Excerpted passage -
▬▬▬▬▬▬▬▬▬▬

Nursing professor secures first such award for College of Education and Health Professions to study ways to delay diaphragm fatigue

FAYETTEVILLE, Ark. — Nan Smith-Blair, assistant professor in the University of Arkansas Eleanor Mann School of Nursing, has won a National Institutes of Health grant of $200,000 to fund work that could improve the lives of patients with emphysema.

Smith-Blair will continue her research focusing on the effects of exercise on diaphragm fatigue. Initially funded by the Arkansas Biological Institute, which administers the state’s tobacco settlement funds, the research holds the potential to reduce patient suffering along with cost and length of stay in the hospital. Smith-Blair’s new research funded by the two-year NIH grant will incorporate the use of dobutamine, a drug that improves cardiac output and is used primarily for congestive heart failure.

Reed Greenwood, dean of the College of Education and Health Professions, noted the grant is the first from the National Institutes of Health for the college and supports an interdisciplinary approach.

“This grant confirms that Dr. Smith-Blair and her colleagues are conducting valuable research that can greatly affect the lives of people we know,” Greenwood said. “It facilitates another opportunity for faculty members and students in the college to serve the people of this state and beyond. Three academic departments within our college have joined with a representative of another college to build a team that can delve into several aspects of the research question.”

The NIH is the premier federal funding agency of health related research, and competition is strong for awards. Smith-Blair’s funding came through the agency’s Academic Research Enhancement Award program. It is part of the agency’s effort to stimulate research in educational institutions that provide baccalaureate or advanced training for a significant number of the nation’s research scientists but that have not been major recipients of NIH support.

“This research is geared toward keeping the emphysema patient off a ventilator or more easily weaning the patient off a ventilator,” Smith-Blair said.

Her previous research showed that exercise can help the diaphragm maintain ability to contract properly. This major muscle used for respiration is normally a dome shape that contracts to pull air into the lungs. In patients with emphysema, the muscle is flattened and that contractility — or ability to contract — is restricted.

▬▬▬▬▬▬▬▬▬▬

What to produce - Please say which drug Smith-Blair's new research will incorporate, according to the article on the nursing grant. The records below come from a separate source.

▬▬▬▬▬▬▬▬▬▬

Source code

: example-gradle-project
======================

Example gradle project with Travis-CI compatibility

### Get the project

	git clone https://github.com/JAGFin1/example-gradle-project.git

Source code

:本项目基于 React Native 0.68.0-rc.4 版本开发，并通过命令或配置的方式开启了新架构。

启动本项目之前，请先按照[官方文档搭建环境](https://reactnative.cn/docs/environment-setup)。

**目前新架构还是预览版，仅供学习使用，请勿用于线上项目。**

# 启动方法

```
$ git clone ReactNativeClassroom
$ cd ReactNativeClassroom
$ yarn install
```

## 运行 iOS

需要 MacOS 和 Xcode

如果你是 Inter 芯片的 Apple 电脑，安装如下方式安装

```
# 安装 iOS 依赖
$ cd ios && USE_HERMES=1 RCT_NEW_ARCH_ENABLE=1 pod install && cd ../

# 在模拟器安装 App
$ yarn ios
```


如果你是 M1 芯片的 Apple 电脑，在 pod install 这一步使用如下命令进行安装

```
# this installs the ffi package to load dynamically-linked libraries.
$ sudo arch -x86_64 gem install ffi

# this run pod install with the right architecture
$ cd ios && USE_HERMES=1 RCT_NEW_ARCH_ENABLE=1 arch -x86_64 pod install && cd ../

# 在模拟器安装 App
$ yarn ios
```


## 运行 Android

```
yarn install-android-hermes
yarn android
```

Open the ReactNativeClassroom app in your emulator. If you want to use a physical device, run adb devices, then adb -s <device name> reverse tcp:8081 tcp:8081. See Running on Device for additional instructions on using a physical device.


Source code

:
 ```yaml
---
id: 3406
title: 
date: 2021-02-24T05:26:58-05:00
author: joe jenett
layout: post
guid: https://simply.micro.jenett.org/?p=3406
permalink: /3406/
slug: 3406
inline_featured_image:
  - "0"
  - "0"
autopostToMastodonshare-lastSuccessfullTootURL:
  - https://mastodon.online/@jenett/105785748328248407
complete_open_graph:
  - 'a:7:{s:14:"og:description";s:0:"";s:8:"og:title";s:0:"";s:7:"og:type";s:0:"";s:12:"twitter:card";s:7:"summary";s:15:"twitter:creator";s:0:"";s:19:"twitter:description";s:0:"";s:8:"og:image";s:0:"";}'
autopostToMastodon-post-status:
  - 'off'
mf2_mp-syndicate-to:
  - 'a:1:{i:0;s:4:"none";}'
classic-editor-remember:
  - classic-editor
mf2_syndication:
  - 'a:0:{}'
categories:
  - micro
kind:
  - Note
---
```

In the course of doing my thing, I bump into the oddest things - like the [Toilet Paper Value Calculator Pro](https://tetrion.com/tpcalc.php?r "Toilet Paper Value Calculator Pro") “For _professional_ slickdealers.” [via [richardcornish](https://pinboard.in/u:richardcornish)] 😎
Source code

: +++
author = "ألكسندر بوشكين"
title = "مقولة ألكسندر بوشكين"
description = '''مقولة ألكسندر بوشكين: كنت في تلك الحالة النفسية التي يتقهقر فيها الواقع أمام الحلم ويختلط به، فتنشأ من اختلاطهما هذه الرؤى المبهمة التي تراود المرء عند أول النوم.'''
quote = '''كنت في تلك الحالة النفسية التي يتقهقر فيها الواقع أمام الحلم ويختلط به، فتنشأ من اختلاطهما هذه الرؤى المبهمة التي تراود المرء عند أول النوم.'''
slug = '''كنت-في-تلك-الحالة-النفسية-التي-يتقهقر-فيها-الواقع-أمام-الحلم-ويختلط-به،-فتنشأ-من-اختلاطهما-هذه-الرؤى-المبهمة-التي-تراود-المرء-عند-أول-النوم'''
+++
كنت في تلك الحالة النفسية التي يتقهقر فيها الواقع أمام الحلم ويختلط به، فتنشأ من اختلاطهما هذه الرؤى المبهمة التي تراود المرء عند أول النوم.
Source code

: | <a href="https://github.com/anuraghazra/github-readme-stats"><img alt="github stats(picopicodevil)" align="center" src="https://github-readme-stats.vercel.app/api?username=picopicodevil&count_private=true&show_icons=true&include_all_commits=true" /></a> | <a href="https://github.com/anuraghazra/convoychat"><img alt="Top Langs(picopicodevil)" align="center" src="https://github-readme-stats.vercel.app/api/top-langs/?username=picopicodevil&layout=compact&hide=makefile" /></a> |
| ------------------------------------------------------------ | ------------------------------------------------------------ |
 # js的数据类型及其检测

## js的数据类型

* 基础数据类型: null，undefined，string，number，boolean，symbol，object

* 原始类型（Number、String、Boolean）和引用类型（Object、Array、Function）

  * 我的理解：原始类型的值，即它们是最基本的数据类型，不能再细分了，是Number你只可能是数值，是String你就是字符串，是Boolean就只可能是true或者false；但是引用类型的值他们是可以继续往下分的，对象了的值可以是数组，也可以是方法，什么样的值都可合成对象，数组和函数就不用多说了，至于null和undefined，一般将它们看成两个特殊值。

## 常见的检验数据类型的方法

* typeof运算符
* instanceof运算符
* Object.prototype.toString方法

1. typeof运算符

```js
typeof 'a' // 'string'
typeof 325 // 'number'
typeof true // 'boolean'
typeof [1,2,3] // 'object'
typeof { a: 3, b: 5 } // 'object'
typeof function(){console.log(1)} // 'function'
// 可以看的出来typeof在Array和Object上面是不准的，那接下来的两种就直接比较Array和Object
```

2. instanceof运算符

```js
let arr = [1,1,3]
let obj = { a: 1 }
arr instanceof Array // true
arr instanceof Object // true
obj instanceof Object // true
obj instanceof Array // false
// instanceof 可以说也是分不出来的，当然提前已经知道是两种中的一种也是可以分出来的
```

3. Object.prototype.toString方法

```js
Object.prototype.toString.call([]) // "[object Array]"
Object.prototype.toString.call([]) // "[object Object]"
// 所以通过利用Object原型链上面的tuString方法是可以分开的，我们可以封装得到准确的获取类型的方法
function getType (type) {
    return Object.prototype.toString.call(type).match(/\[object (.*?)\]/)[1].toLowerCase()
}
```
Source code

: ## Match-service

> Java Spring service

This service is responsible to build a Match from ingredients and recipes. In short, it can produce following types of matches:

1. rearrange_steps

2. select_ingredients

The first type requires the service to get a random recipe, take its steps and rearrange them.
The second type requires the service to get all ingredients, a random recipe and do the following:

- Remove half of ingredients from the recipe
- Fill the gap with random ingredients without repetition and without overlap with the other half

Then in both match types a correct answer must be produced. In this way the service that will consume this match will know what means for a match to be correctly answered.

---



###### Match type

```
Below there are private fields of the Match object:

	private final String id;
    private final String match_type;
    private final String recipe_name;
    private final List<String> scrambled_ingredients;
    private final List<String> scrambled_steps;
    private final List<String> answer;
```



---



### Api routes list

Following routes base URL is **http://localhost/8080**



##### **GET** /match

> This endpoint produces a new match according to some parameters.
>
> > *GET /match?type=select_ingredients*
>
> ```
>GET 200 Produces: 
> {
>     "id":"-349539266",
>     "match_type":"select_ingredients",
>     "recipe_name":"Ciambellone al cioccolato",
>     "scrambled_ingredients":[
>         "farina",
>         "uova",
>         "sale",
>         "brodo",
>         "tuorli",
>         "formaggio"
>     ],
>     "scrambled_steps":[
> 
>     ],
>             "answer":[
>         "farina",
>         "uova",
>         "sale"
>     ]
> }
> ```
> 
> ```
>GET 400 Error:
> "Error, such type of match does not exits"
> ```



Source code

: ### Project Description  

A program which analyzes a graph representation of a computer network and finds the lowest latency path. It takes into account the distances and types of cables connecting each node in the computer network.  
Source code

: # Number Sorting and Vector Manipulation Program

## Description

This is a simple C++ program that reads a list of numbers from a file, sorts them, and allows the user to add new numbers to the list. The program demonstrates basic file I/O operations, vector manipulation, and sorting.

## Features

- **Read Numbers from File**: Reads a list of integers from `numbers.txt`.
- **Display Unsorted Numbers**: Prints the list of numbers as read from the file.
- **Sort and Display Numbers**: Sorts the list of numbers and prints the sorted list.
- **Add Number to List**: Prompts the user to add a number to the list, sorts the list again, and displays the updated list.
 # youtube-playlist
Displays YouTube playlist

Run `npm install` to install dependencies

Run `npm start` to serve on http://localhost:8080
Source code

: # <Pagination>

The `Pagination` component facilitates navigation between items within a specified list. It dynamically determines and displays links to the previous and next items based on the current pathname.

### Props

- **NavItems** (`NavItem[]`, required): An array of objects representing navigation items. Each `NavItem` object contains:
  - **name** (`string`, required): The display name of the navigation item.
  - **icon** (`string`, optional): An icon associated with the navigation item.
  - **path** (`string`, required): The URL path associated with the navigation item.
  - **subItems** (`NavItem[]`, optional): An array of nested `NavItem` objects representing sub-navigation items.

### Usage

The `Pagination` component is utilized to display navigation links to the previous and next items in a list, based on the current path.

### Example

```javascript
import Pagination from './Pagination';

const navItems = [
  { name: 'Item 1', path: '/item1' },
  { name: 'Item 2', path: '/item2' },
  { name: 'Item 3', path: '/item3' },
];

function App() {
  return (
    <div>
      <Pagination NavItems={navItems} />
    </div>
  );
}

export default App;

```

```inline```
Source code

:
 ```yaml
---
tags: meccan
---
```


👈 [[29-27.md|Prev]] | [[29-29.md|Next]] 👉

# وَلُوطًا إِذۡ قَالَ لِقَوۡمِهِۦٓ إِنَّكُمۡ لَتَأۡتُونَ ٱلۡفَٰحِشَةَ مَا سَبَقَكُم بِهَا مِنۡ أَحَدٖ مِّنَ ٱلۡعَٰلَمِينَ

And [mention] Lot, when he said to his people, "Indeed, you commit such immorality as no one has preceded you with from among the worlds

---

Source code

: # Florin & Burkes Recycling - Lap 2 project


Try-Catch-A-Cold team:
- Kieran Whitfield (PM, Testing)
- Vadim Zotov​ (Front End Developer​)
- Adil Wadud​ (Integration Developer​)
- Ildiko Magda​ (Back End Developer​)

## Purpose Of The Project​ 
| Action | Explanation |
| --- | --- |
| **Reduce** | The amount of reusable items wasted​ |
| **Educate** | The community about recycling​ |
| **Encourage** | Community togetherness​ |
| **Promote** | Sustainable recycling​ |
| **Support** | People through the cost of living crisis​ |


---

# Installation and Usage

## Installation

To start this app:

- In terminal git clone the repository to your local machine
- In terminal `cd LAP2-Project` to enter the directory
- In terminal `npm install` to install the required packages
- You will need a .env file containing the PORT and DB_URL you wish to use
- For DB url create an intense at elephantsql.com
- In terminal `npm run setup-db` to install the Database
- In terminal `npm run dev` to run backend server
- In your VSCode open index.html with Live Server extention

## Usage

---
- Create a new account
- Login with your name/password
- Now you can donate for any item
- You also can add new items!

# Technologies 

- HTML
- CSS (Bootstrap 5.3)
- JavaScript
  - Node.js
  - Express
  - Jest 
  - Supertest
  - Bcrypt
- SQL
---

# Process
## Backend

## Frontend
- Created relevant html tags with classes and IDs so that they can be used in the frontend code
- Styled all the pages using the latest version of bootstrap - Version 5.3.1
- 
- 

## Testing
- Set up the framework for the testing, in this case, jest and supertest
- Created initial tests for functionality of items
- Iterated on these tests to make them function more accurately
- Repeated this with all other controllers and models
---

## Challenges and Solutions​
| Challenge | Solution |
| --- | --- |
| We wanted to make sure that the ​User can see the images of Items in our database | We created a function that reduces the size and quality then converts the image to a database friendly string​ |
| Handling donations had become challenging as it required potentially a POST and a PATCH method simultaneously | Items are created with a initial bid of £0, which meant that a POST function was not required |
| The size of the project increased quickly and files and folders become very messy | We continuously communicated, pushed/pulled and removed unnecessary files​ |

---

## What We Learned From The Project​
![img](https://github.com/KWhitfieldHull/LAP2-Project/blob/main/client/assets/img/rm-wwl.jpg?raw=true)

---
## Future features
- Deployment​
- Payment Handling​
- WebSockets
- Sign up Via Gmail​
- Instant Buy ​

▬▬▬▬▬▬▬▬▬▬

Exercise result - Dobutamine.